3. Population distribution boarding MRT stations

  • The mrt usage data was readily available to plot and so not much data preparation was required for this one.

  • Sort the data descending and filter top 5, because we only want to focus on top 5 planning areas withe the highest number of people boarding the MRT daily.

  • The plot was made using the “bar_plot” function and was ordered decending.

# suppressing warnings
defaultW <- getOption("warn")
options(warn = -1) 

# sorting decending and filtering top 5 only
mrt_usage_sorted <- mrt_usage[with(mrt_usage, order(-mrt_usage)), ]
mrt_usage_top_5 = mrt_usage_sorted %>%  filter(row_number() <= 5)

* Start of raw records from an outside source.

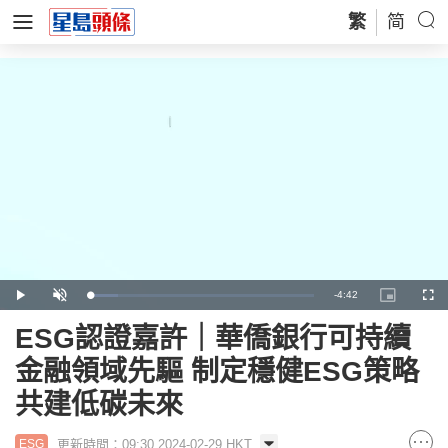
繁
简
Remaining
-
4:42
Loaded
:
Play
Unmute
Picture-
Full
12.56%
in-
Picture
Time
ESG認證嘉許｜華僑銀行可持續
金融領域先驅 制定穩健ESG策略
共建低碳未來
更新時間：09:30 2024-02-29 HKT
ESG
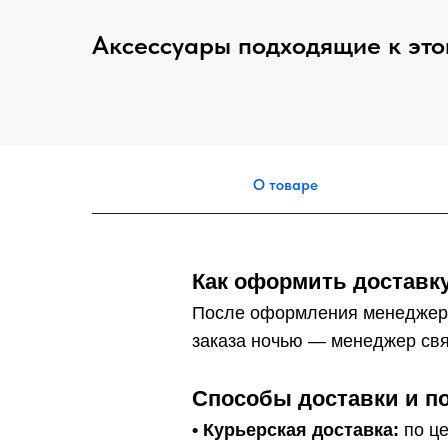
Аксессуары подходящие к это
О товаре
Как оформить доставку
После оформления менеджер
заказа ночью — менеджер свя
Способы доставки и п
• Курьерская доставка:
по це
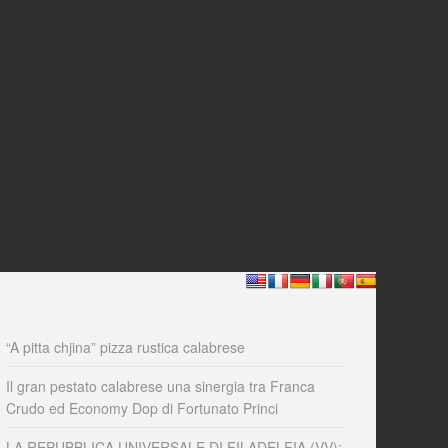
“A pitta chjina” pizza rustica calabrese
Il gran pestato calabrese una sinergia tra Franca
Crudo ed Economy Dop di Fortunato Princi
LA REPUBBLICA UNIVERSALE DI FILADELFIA (VV):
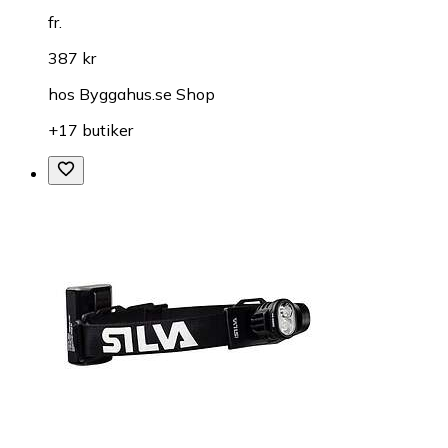
fr.
387 kr
hos
Byggahus.se Shop
+17 butiker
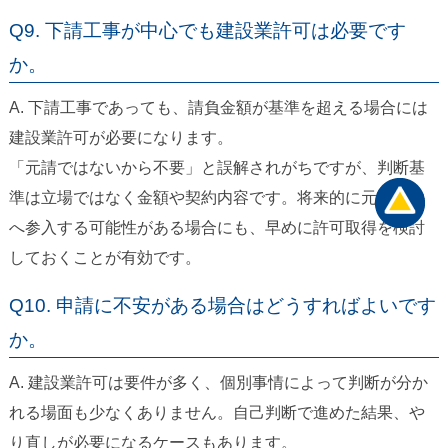
Q9. 下請工事が中心でも建設業許可は必要です
か。
A. 下請工事であっても、請負金額が基準を超える場合には
建設業許可が必要になります。
「元請ではないから不要」と誤解されがちですが、判断基
準は立場ではなく金額や契約内容です。将来的に元請案件
へ参入する可能性がある場合にも、早めに許可取得を検討
しておくことが有効です。
Q10. 申請に不安がある場合はどうすればよいです
か。
A. 建設業許可は要件が多く、個別事情によって判断が分か
れる場面も少なくありません。自己判断で進めた結果、や
り直しが必要になるケースもあります。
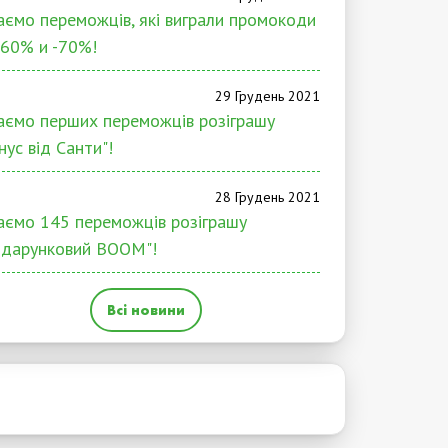
аємо переможців, які виграли промокоди
-60% и -70%!
29 Грудень 2021
аємо перших переможців розіграшу
нус від Санти"!
28 Грудень 2021
аємо 145 переможців розіграшу
дарунковий BOOM"!
Всі новини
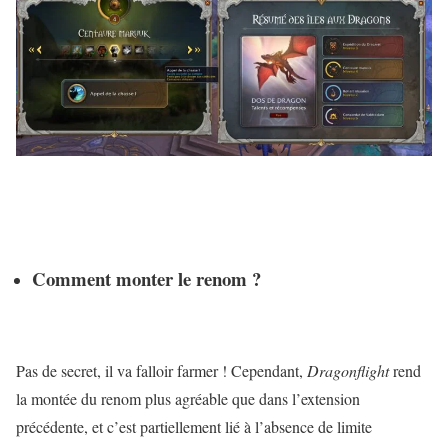
Comment monter le renom ?
Pas de secret, il va falloir farmer ! Cependant,
Dragonflight
rend
la montée du renom plus agréable que dans l’extension
précédente, et c’est partiellement lié à l’absence de limite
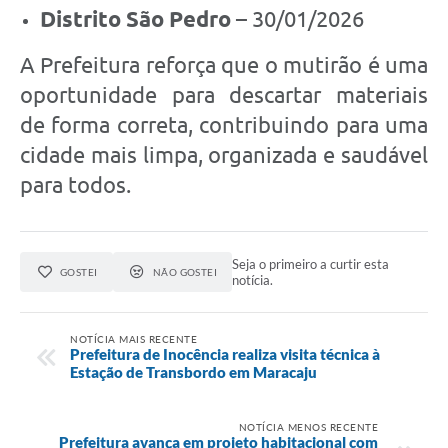
Distrito São Pedro
– 30/01/2026
A Prefeitura reforça que o mutirão é uma
oportunidade para descartar materiais
de forma correta, contribuindo para uma
cidade mais limpa, organizada e saudável
para todos.
Seja o primeiro a curtir esta
GOSTEI
NÃO GOSTEI
notícia.
NOTÍCIA MAIS RECENTE
Prefeitura de Inocência realiza visita técnica à
Estação de Transbordo em Maracaju
NOTÍCIA MENOS RECENTE
Prefeitura avança em projeto habitacional com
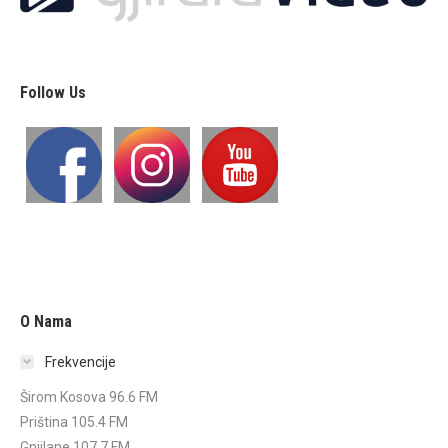
Follow Us
O Nama
Frekvencije
Širom Kosova 96.6 FM
Priština 105.4 FM
Gnjilane 107.7 FM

# plotting number of people boarding major MRT stations
p<-ggplot(data=mrt_usage_top_5, aes(x=planning_area, y=mrt_usage)) +
   geom_bar(stat = "identity", fill="steelblue", width=0.5)+
  labs(title = 'Number of people boarding MRT daily',
       x = 'Planning Area',
       y = 'No. of people boarding MRT (in thousands)')+ coord_flip()

p

options(warn = defaultW)

What were the insights?

  • From the bar chart we can observe that the Sengkang planning tops the list of the number of people that board the MRT stations in a planning area daily. followed by Woodlands and Yishun.

  • From the MRT distribution map we can zoom into the three planning areas with the highest number of mrt usage (as mentioned above) and observe that Sengkang has the second largest number of MRT stations i.e., 23. But the following stations Woodlands and Yishun have only 3 and 4 MRT stations respectively.

  • Also, from the population density distribution map, it can be observed that the population density is quite low in Woodlands and Yishun circa under 940/M and quite high in Sengkang, circa over 5000/M

What was the conclusion?

  • Combining insights #1 and #3, it can be concluded that the intial construction of MRT stations must have been done in accordance with the population density of planning areas. This justifies why Sengkang should have 23 MRT stations as compared 3 and 4 of Woodlands and Yishun respectively.

  • Combining insights #1 and #2, it can be concluded as the migrant population started to increase in Singapore, more and more people started to occupy dwellings/condos built in the outskirts of the city and hence are boarding the MRT in huge numbers from these areas.

  • Therefore, finally concluding from the above two conclusions, the number of MRT stations are not distributed well especially in the outskirts of Singapore where the migrant population has acquired a alot of dwellings and use the MRT in huge numbers daily.